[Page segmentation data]
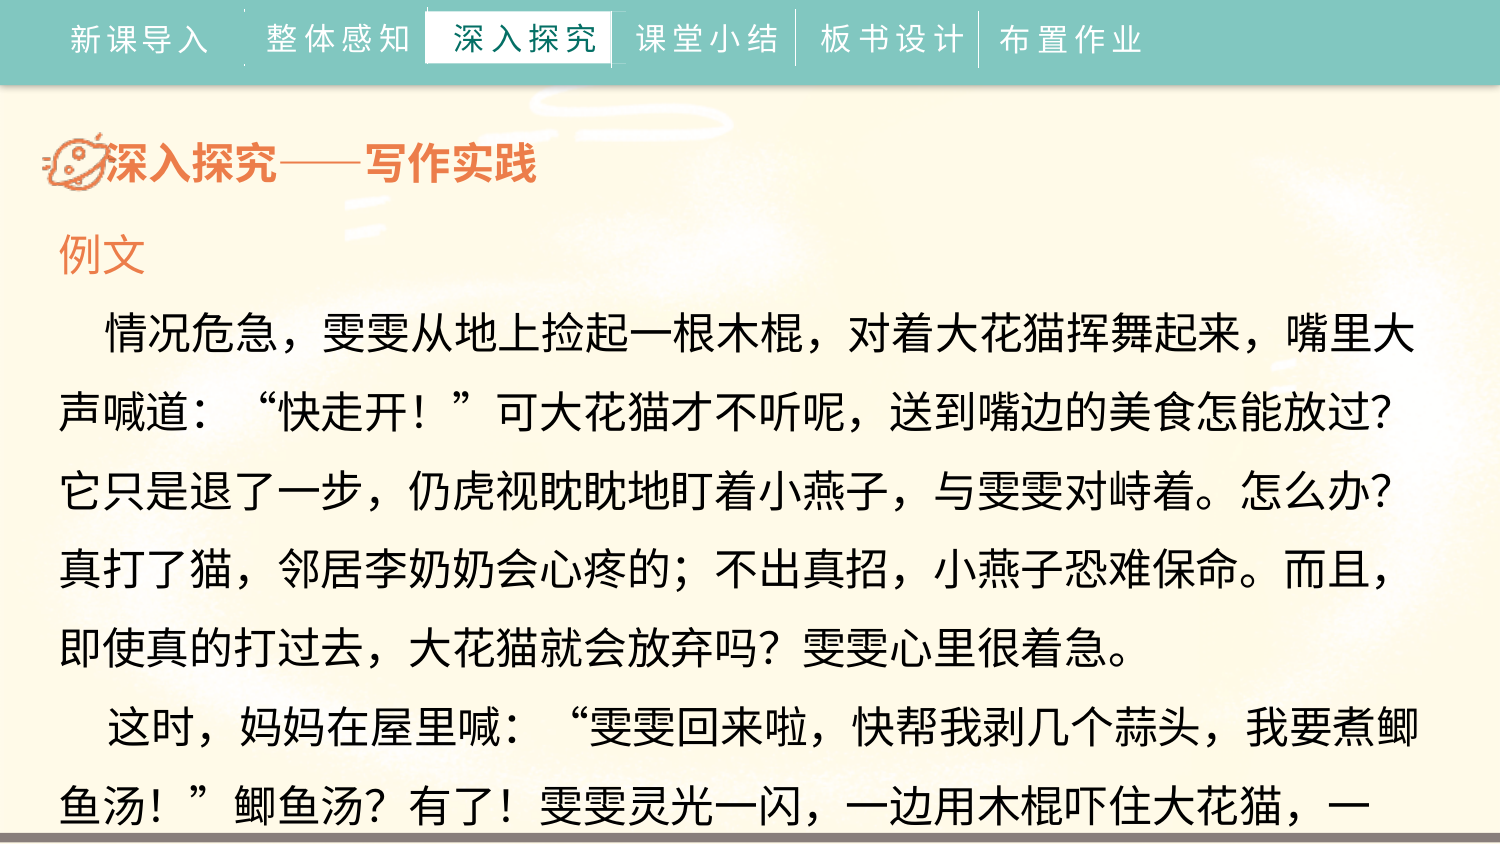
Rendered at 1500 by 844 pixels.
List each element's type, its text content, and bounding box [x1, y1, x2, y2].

text_box [0, 832, 1500, 843]
text_box 例文 情况危急，雯雯从地上捡起一根木棍，对着大花猫挥舞起来，嘴里大声喊道：“快走开！”可大花猫才不听呢，送到嘴边的美食怎能放过？它只是退了一步，仍虎视眈眈地盯着小燕子，与雯雯对峙着。怎么办？真打了猫，邻居李奶奶会心疼的；不出真招，小燕子恐难保命。而且，即使真的打过去，大花猫就会放弃吗？雯雯心里很着急。 这时，妈妈在屋里喊：“雯雯回来啦，快帮我剥几个蒜头，我要煮鲫鱼汤！”鲫鱼汤？有了！雯雯灵光一闪，一边用木棍吓住大花猫，一 [47, 195, 1468, 837]
picture [38, 122, 120, 204]
text_box 深入探究——写作实践 [120, 130, 1353, 195]
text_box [0, 0, 1500, 86]
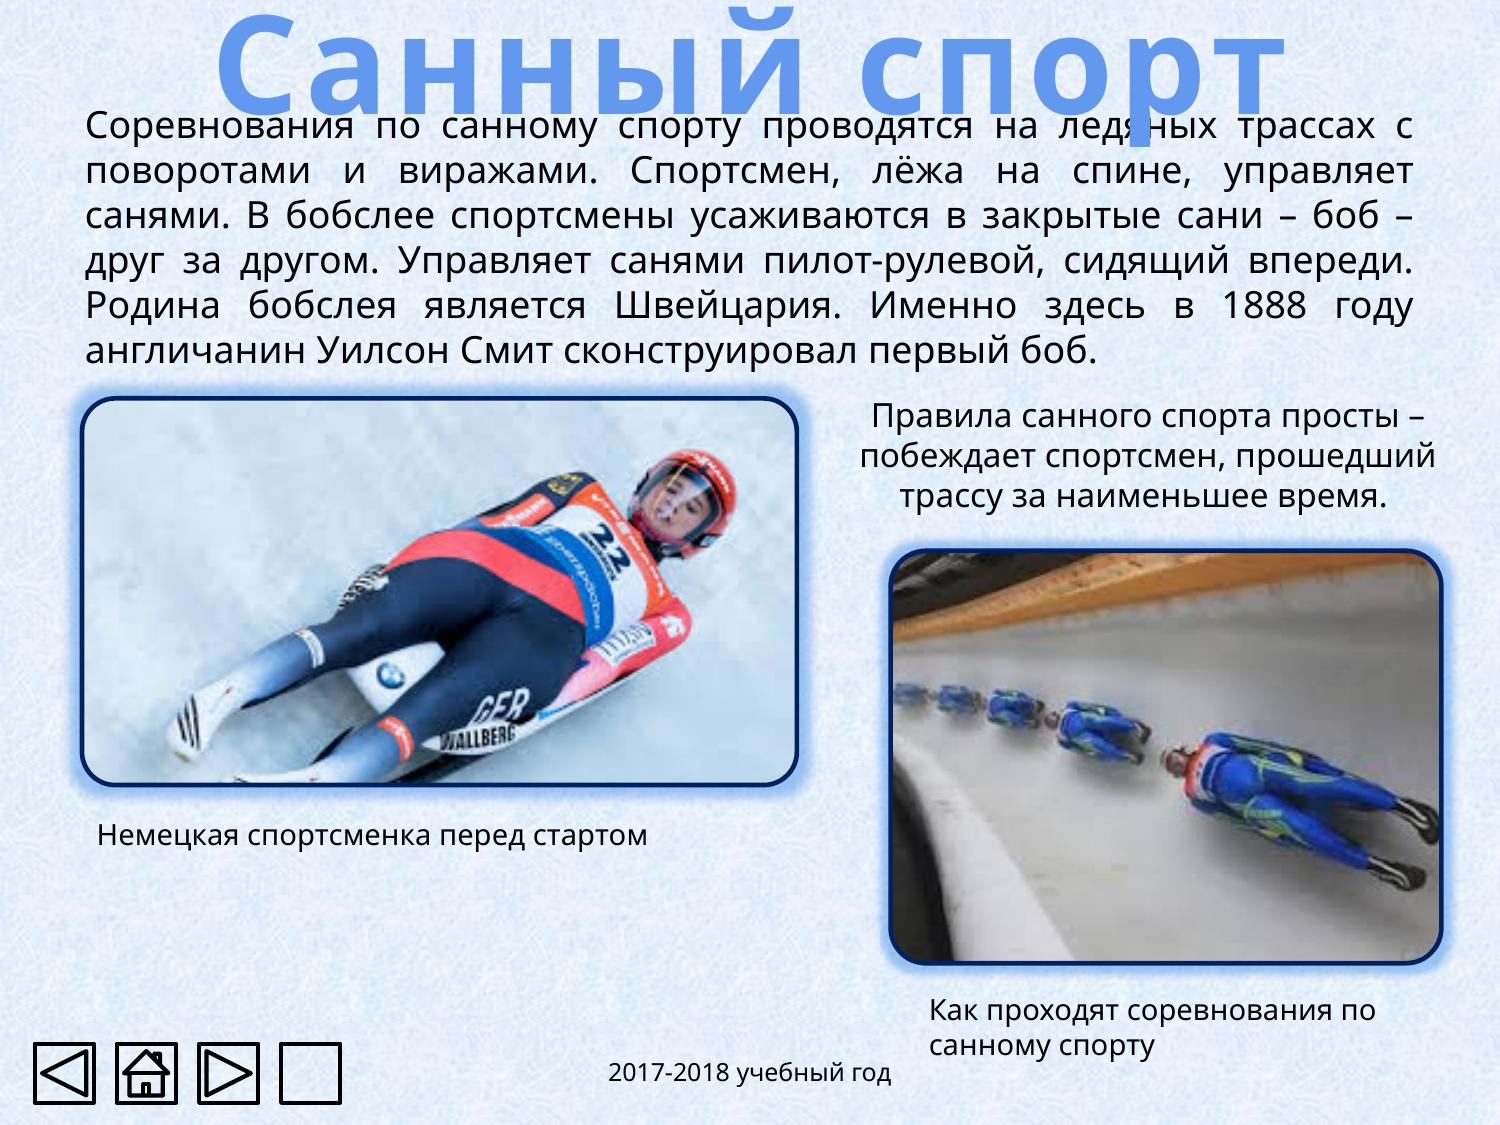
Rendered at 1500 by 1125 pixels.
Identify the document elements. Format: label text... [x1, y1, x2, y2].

→ **What you should do**
All lines carrying the word "pixels" must be copied from the data above.

→ **Response area**
Rendered at 1500 by 844 pixels.
Rendered at 1500 by 1125 pixels.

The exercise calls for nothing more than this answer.